Based on the entries below, how many lines contain the word "ساتھ"? Respond with only the number.

○ ○ ○

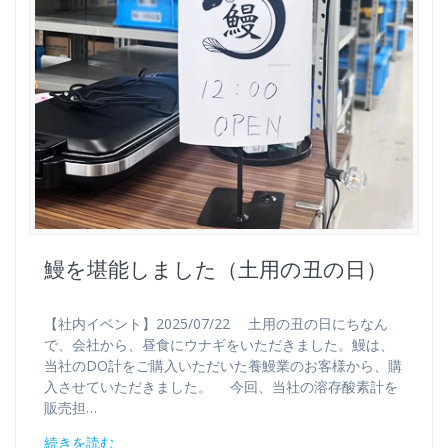
鰻を堪能しました（土用の丑の日）
【社内イベント】2025/07/22 土用の丑の日にちなん
で、会社から、昼食にウナギをいただきました。鰻は、
当社のDO計をご購入いただいた養鰻業のお客様から、購
入させていただきました。 今回、当社の溶存酸素計を
販売担…
続きを読む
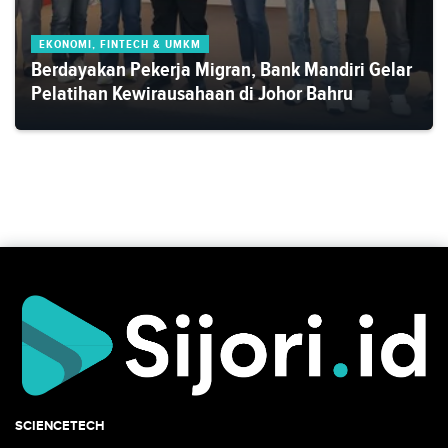
EKONOMI, FINTECH & UMKM
Berdayakan Pekerja Migran, Bank Mandiri Gelar
Pelatihan Kewirausahaan di Johor Bahru
SCIENCETECH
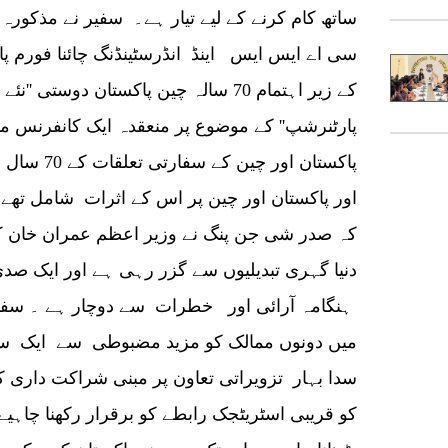
ساتھ کام کرنے کے لیے تیار ہے۔ سفیر نے مذکورہ 
کے زیر اہتمام 70 سالہ چین پاکستان دوست
پارٹنرشپ'' کے موضوع پر منعقدہ ایک کانفرنس 
پاکستان اور
اور پاکستان اور چین پر اس کے اثرات شامل ت
کہ صدر شی جن پنگ نے وزیر اعظم عمران خان کو ح
دنیا گہری تبدیلیوں سے گزر رہی ہے اور ایک صدی
ہنگامہ آرائی اور خطرات سے دوچار ہے ۔ سفیر 
میں دونوں ممالک کو مزید مضبوطی سے ایک ساتھ
سدا بہار تزویراتی تعاون پر مبنی شراکت داری کو
کو قریبی اسٹریٹجک رابطے کو برقرار رکھنا چاہی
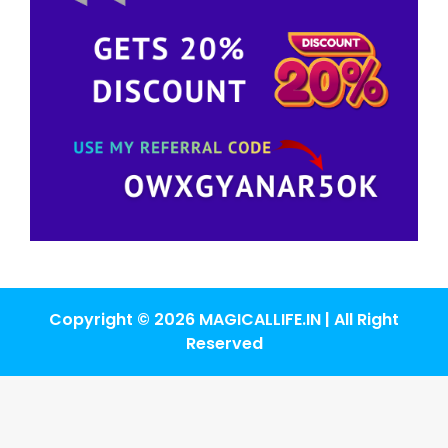
Copyright © 2026 MAGICALLIFE.IN | All Right
Reserved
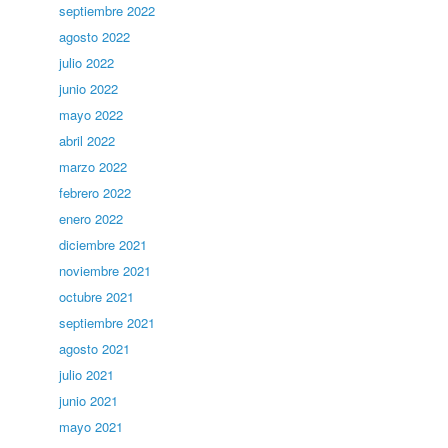
septiembre 2022
agosto 2022
julio 2022
junio 2022
mayo 2022
abril 2022
marzo 2022
febrero 2022
enero 2022
diciembre 2021
noviembre 2021
octubre 2021
septiembre 2021
agosto 2021
julio 2021
junio 2021
mayo 2021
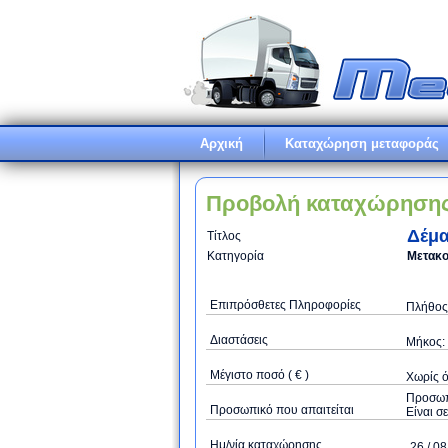
Αρχική
Καταχώρηση μεταφοράς
Προβολή καταχώρηση
Δέμα
Τίτλος
Κατηγορία
Μετακο
Επιπρόσθετες Πληροφορίες
Πλήθος 
Διαστάσεις
Μήκος: 
Μέγιστο ποσό ( € )
Xωρίς 
Προσωπι
Προσωπικό που απαιτείται
Είναι σ
Ημ/νία καταχώρησης
26 / 08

○ ○ ○

Completed exercise >> 2